Llega el Liverpool - Real Madrid como la final de la Copa de Europa más repetida de la historia en medio de nuestro fútbol moderno, que pretende encapsular nuestra incertidumbre con coartadas científicas. Es por ello que hoy no hay nada más revolucionario que lo que se repite, que lo clásico.
El Liverpool - Real Madrid es revolucionario porque no deja de mostrar las señales del fútbol de siempre.
Mientras la tendencia es vernos a entrenadores y secretarios técnicos pretendiendo anestesiar nuestros miedos debajo de datos en masa, es solo el ruido el que no para de crecer alejando las señales de nuestro alcance y desafilando así la intuición y el coraje competitivo de los jugadores a los que pretendemos encapsular. Pura ficción.
En medio de ese afán pueril de tenerlo todo bajo control, emerge como señal Ancelotti, encarando el entrenamiento y el fútbol con la tranquilidad propia de quien va sobrado de coraje competitivo para enfrentarse a la verdad de las cosas. Coraje para enfrentarse a la realidad que diría el sabio Antonio Escohotado.

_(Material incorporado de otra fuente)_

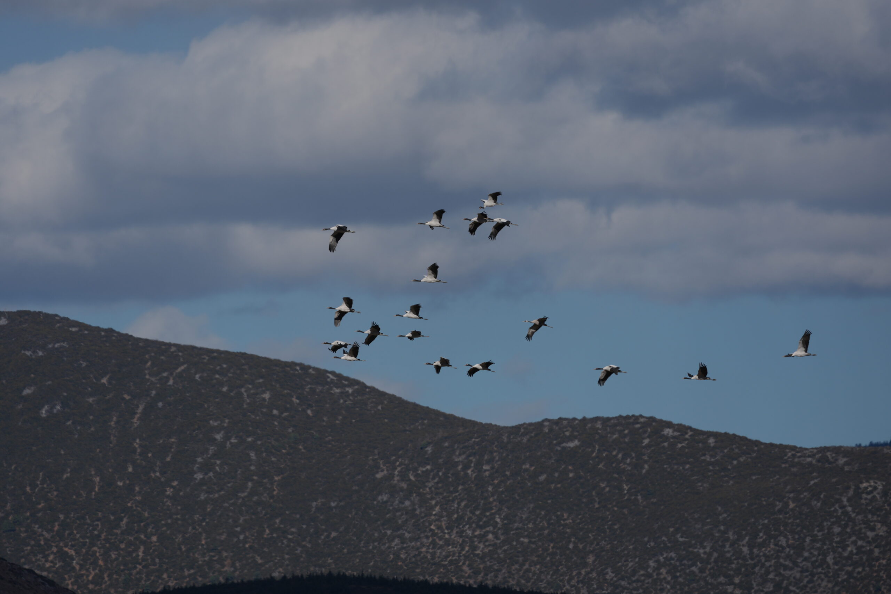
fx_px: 14850
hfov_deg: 3.4
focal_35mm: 600
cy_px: 297
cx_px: 446
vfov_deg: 2.3
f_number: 8
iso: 100
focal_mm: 600
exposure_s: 1/800
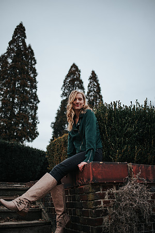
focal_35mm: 35
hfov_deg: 37.9
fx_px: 226
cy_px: 116
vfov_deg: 54.4
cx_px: 78
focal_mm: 35
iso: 160
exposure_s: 1/800
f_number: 1.8
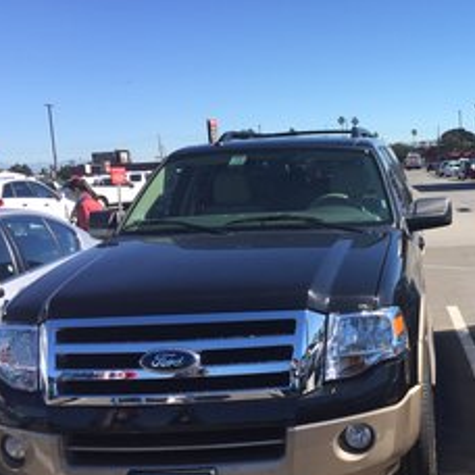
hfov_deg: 36.0
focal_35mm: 45
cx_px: 394
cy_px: 244
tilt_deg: -5.7
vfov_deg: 37.5
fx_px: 699
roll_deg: +2.3
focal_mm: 4.15
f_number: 2.2
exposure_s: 1/1319
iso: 32
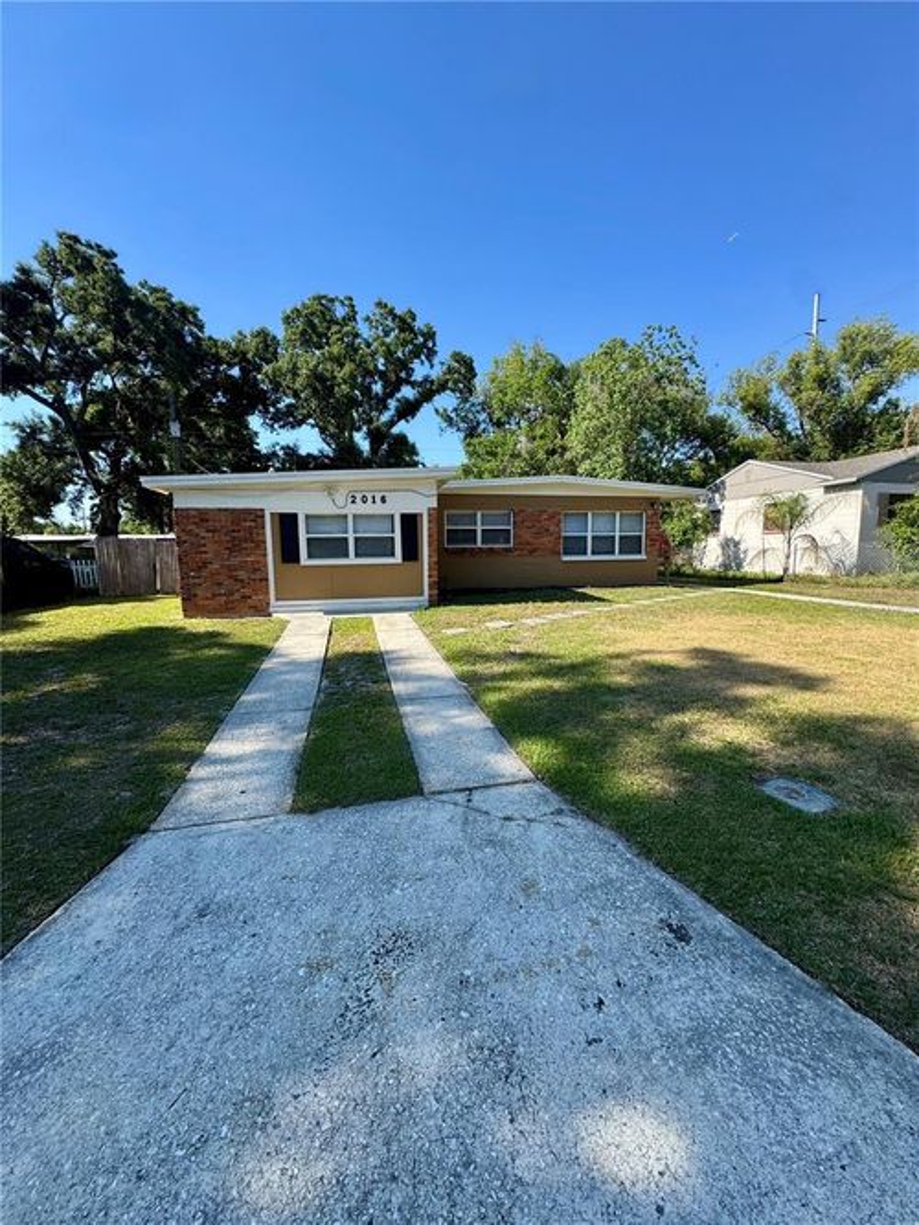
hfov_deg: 85.7
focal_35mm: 14
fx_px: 496
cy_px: 612
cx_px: 460
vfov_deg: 102.1
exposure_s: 1/693
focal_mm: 2.22
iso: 40
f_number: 2.2
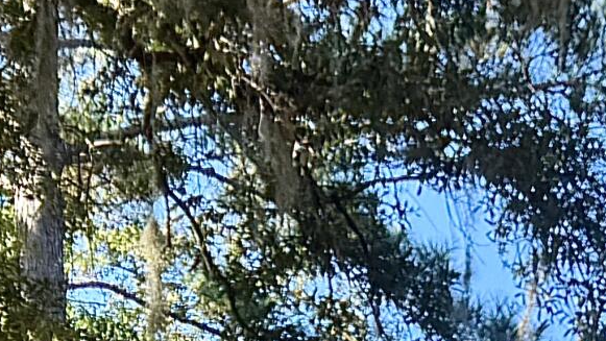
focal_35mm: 135
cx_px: 833
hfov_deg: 15.0
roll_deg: -1.1
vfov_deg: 7.9
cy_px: 979
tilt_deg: +3.3
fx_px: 2170
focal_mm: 6.76
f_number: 1.78
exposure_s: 1/467
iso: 80
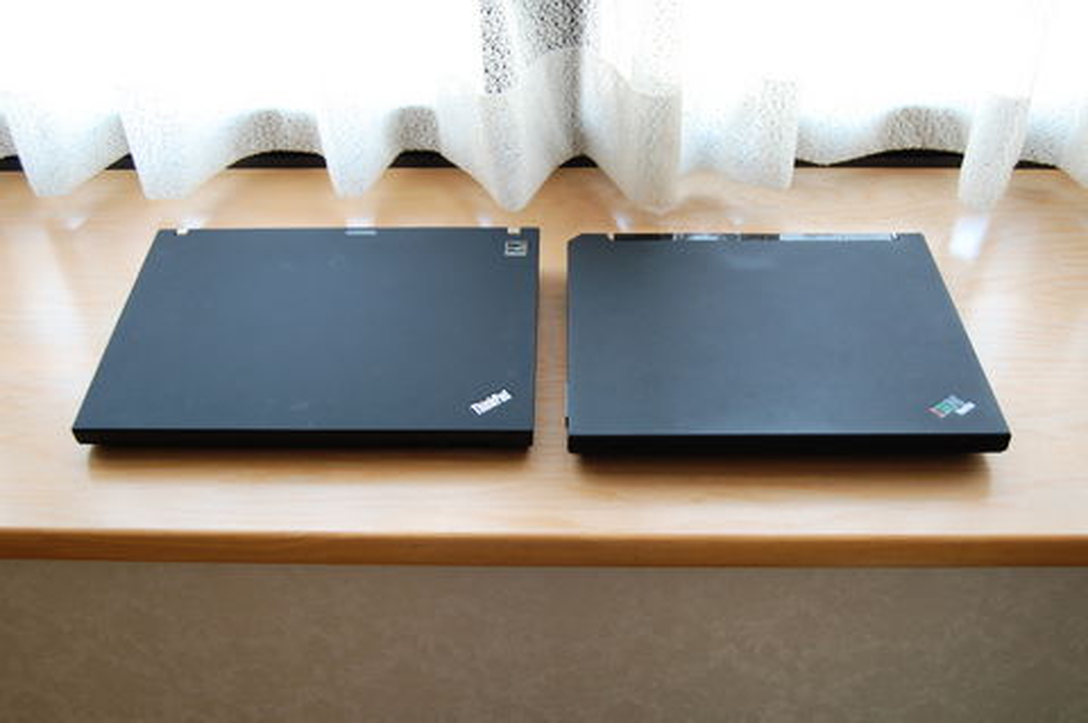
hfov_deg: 53.2
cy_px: 362
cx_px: 544
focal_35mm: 36
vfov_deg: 36.8
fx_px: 1087
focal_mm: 24
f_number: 4
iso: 400
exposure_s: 1/50
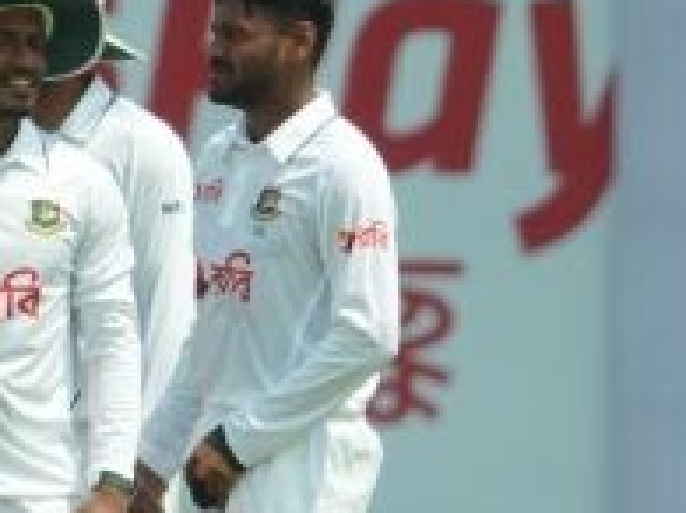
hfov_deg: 1.2
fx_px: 32104
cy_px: 383
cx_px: -299
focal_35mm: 1621
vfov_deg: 0.9
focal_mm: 365
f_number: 6.3
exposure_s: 1/2000
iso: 500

Alejándose de falsas seguridades y tacticismos abstractos, Ancelotti se desprende de su ego permitiendo que aflore así el de sus jugadores. Que sean ellos mismos, dejándoles hacer uso de su libertad. Y es que no hay mayor orden que aquel de los que se organizan jugando, sobre todo si los que actúan son Casemiro, Kross, Modric y, principalmente, Benzema.
El Madrid de Ancelotti, como antes el de Zidane, se explica desde la normalidad, evitando la sobreactuación tacticista y ponderando la armonía táctica y emocional que ya les es propia a la naturaleza de los jugadores. Pretenden encontrar el equilibrio y no inventarlo.
Si la necesidad de naturalidad es la primera señal que emite esta final en medio de tanto dato ruidoso, el impacto cada vez mayor que los grandes jugadores tienen en sus equipos es el otro mensaje.
La influencia de Benzema y Van Dijk es tan abrumadora que no debería extrañar en el caso del francés, un jugador que al fin y al cabo es una ficción: un mediocentro disfrazado de delantero. Más difícil es contemplar la trascendencia de un central, un gigante que enlazando con el legado de Alan Hansen está a la altura de los mejores defensores de la historia.
Todo lo extraordinario del Liverpool solo pasa con el neerlandés en el campo —durante su lesión, su equipo pasó a ser uno más entre tantos—.
Con balón, su impacto es tan alto que a través de la limpieza y claridad en la salida de la pelota le permite a su equipo meter a todos sus compañeros en campo contrario, llegando a tener muchas veces a sus dos laterales como los dos futbolistas más avanzados al mismo tiempo. No hay riesgo de contra, porque no hay riesgo de pérdida.
Por ello, el Liverpool es capaz de atacarte y someterte con muchos jugadores, de tal manera que las posibles contras sean de pocos que se incorporan contra pocos que se defienden. Si con balón es exuberante, defendiendo en espacios grandes, Van Dijk es incomparable; su capacidad táctica y física es tan fecunda que parece que nada le cuesta. Es un generador de emociones: te frustra, te humilla.
Como toda actividad humana, serán las emociones y el azar los que determinen el partido. La costumbre de ganar, la duda y la certeza, el temor y el coraje. La señal y el ruido.